The records that follow should be returned exactly, pictures excluded.
━━━━
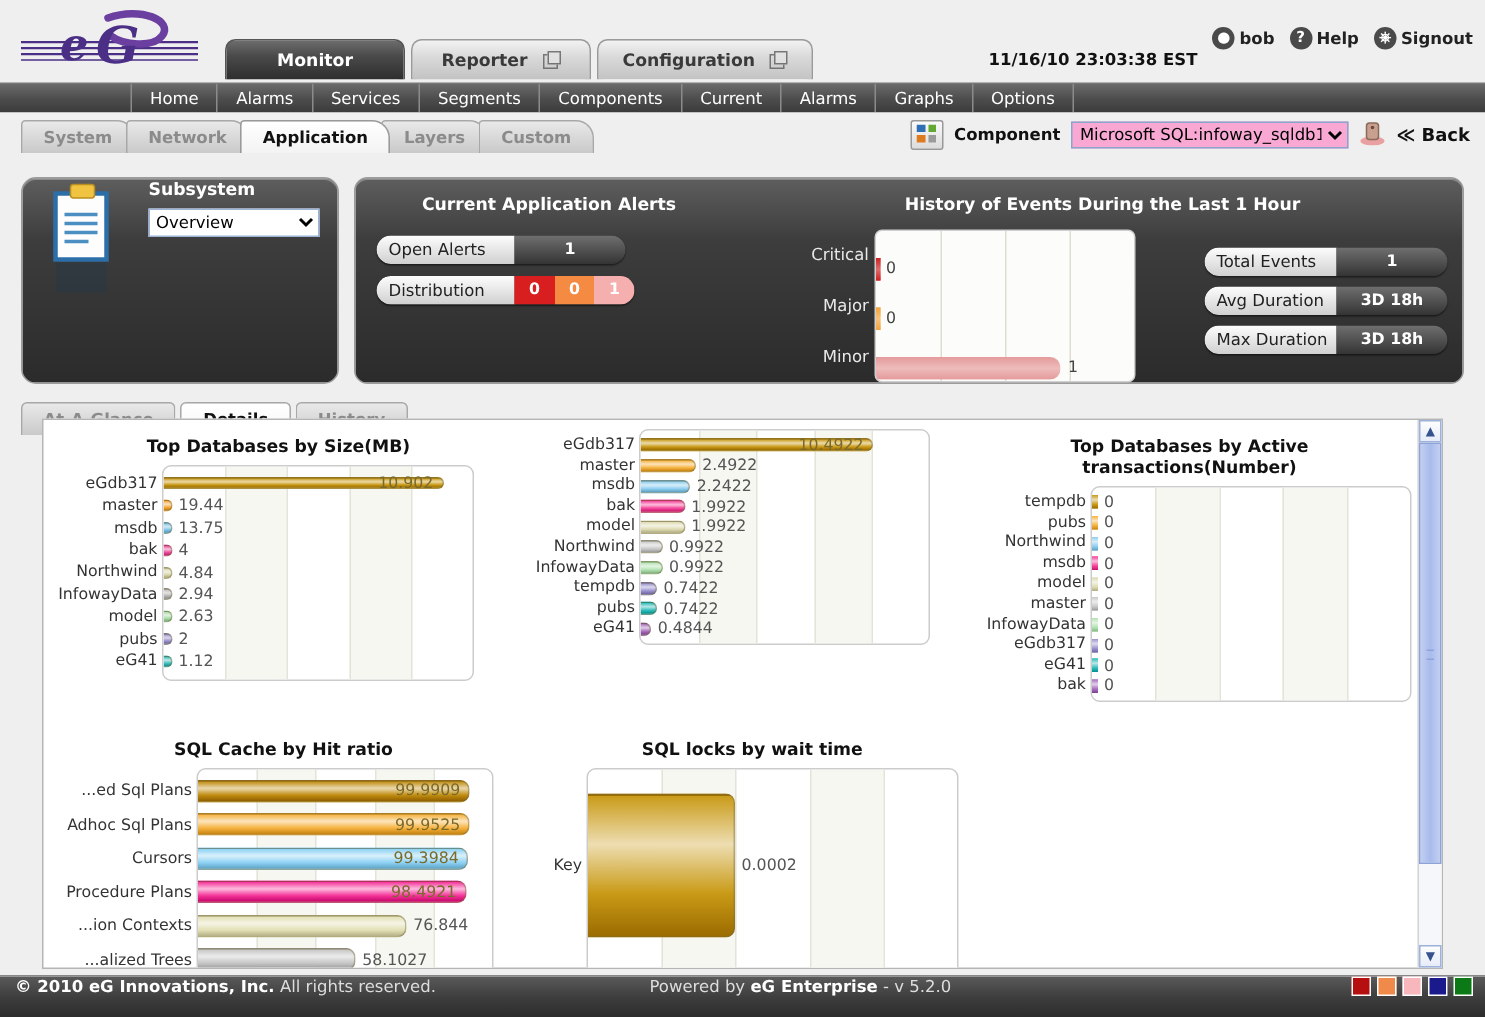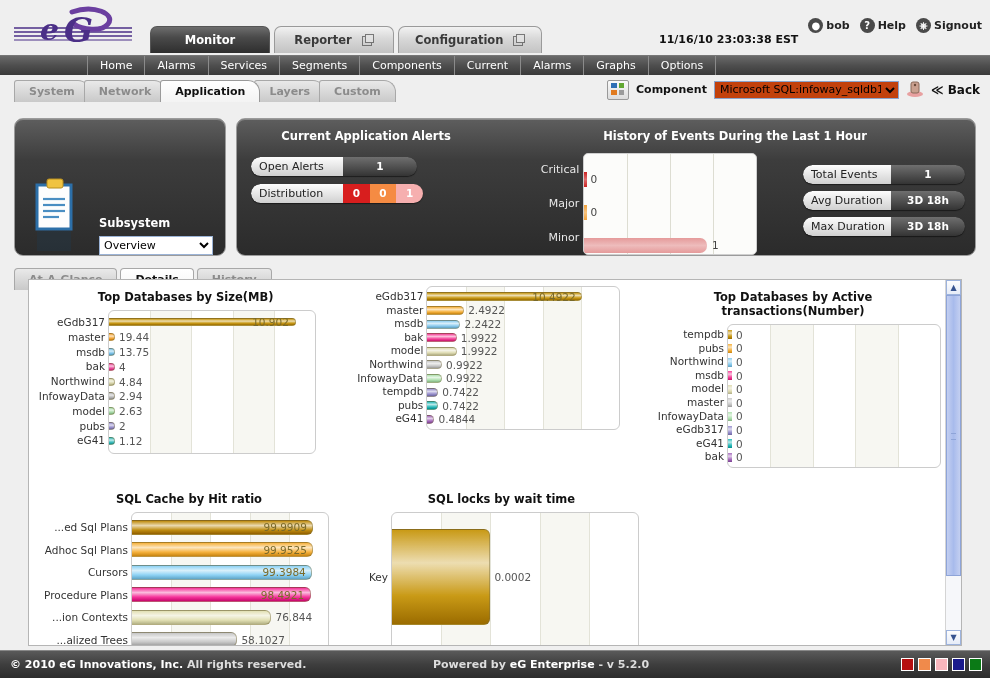"Microsoft SQL:infoway_sqldb1" .comp-sel { background: #c2410c -> #f9a8d4 }
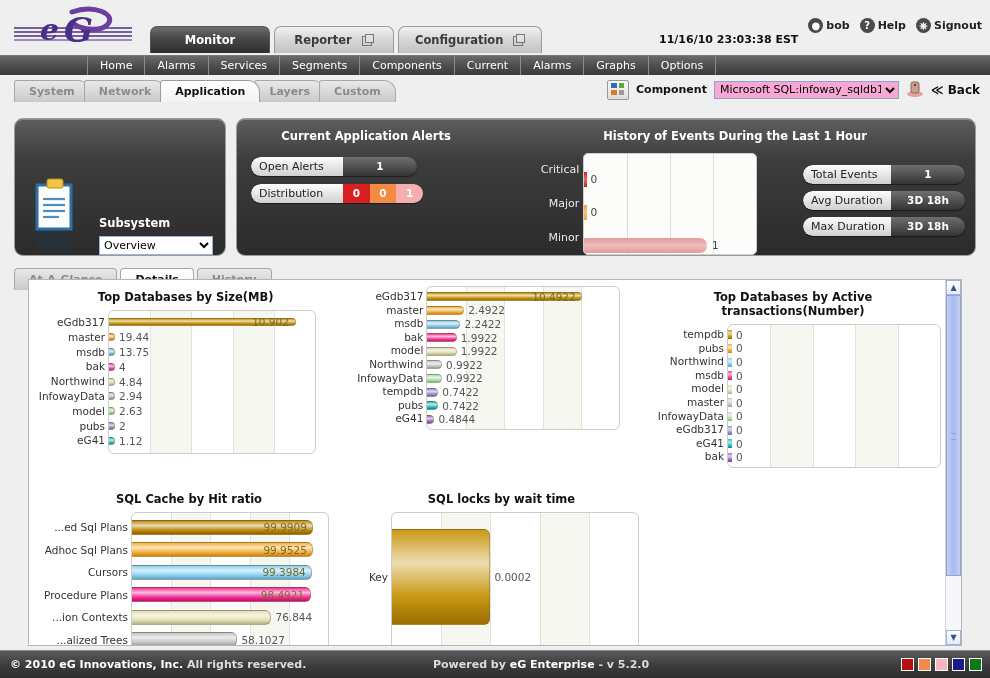"Subsystem" .p-subsystem { align-items: flex-end -> flex-start; border-radius: none -> 10px }
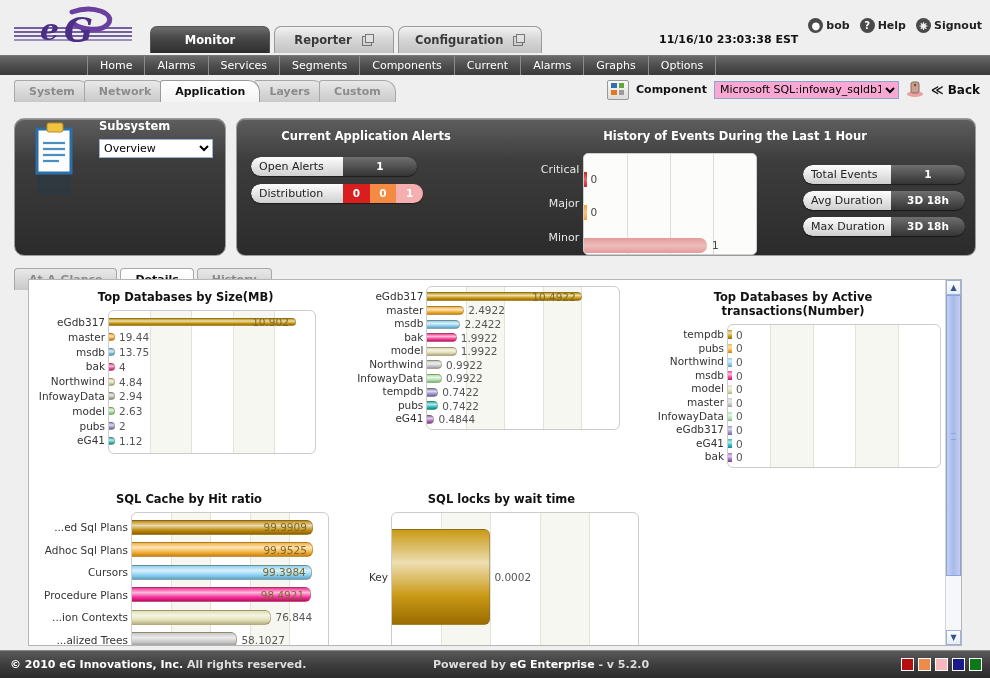"© 2010 eG Innovations, Inc." .footer { align-items: center -> none; font-weight: bold -> none }
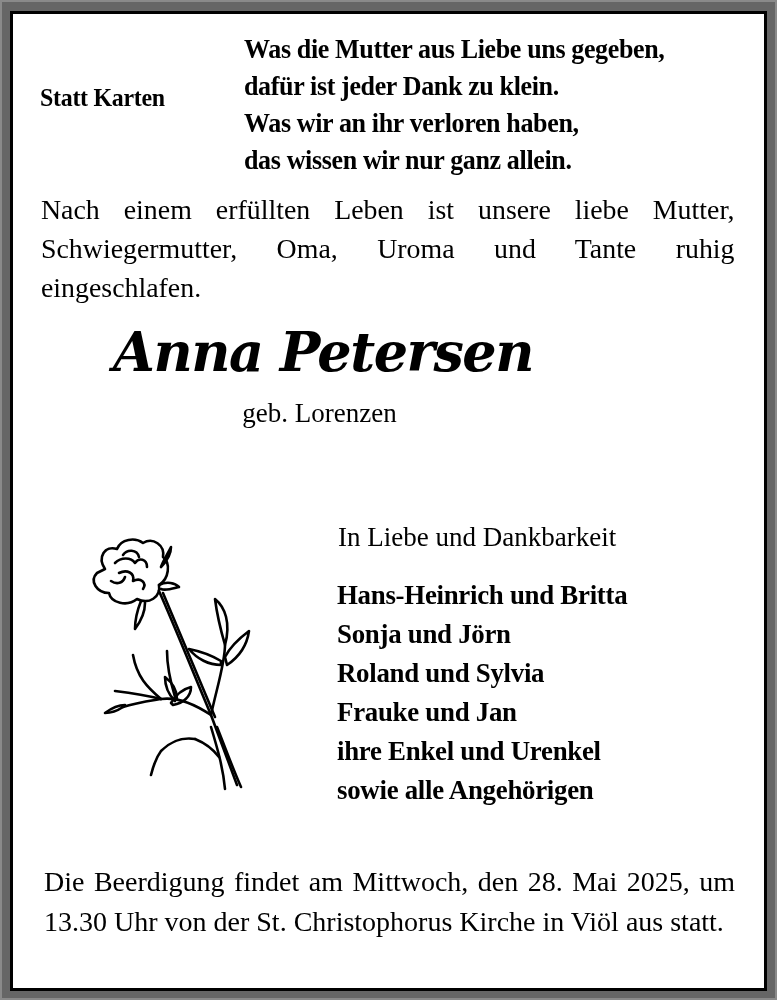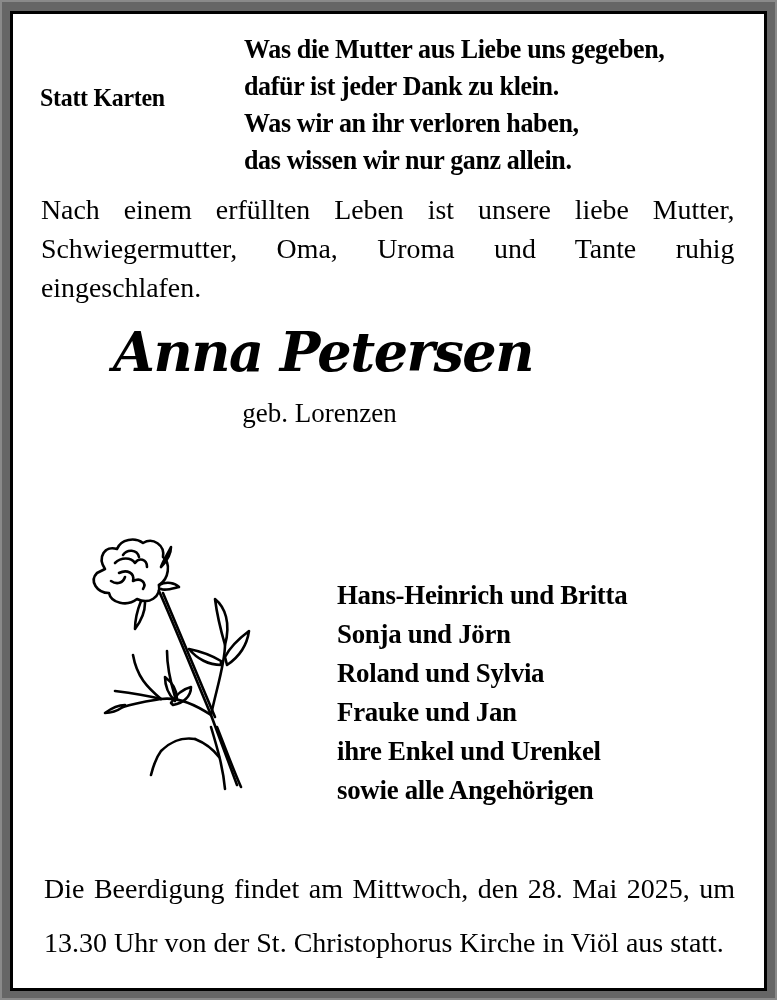"In Liebe und Dankbarkeit" div.abs { html: none -> <div>In Liebe und Dankbarkeit</div> }
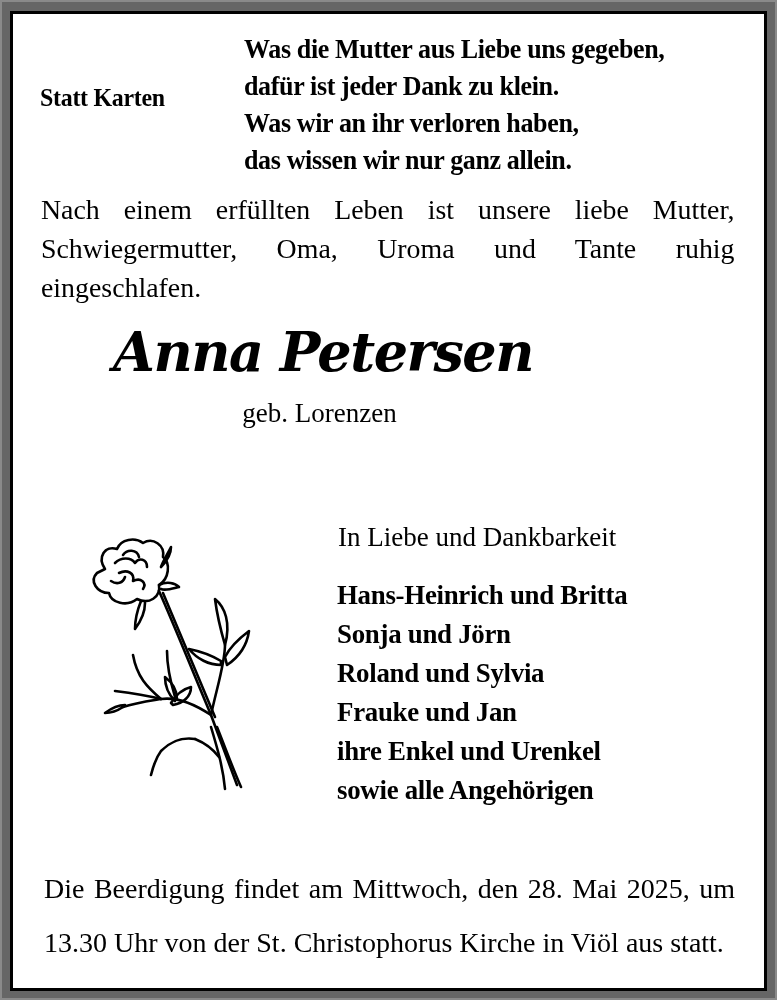"Die Beerdigung findet am Mittwoch," .funeral { line-height: 54px -> 40px }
━━━━
Written solution:
"Microsoft SQL:infoway_sqldb1" .comp-sel { background: #c2410c -> #f9a8d4 }
"Subsystem" .p-subsystem { align-items: flex-end -> flex-start; border-radius: none -> 10px }
"© 2010 eG Innovations, Inc." .footer { align-items: center -> none; font-weight: bold -> none }
"In Liebe und Dankbarkeit" div.abs { html: none -> <div>In Liebe und Dankbarkeit</div> }
"Die Beerdigung findet am Mittwoch," .funeral { line-height: 54px -> 40px }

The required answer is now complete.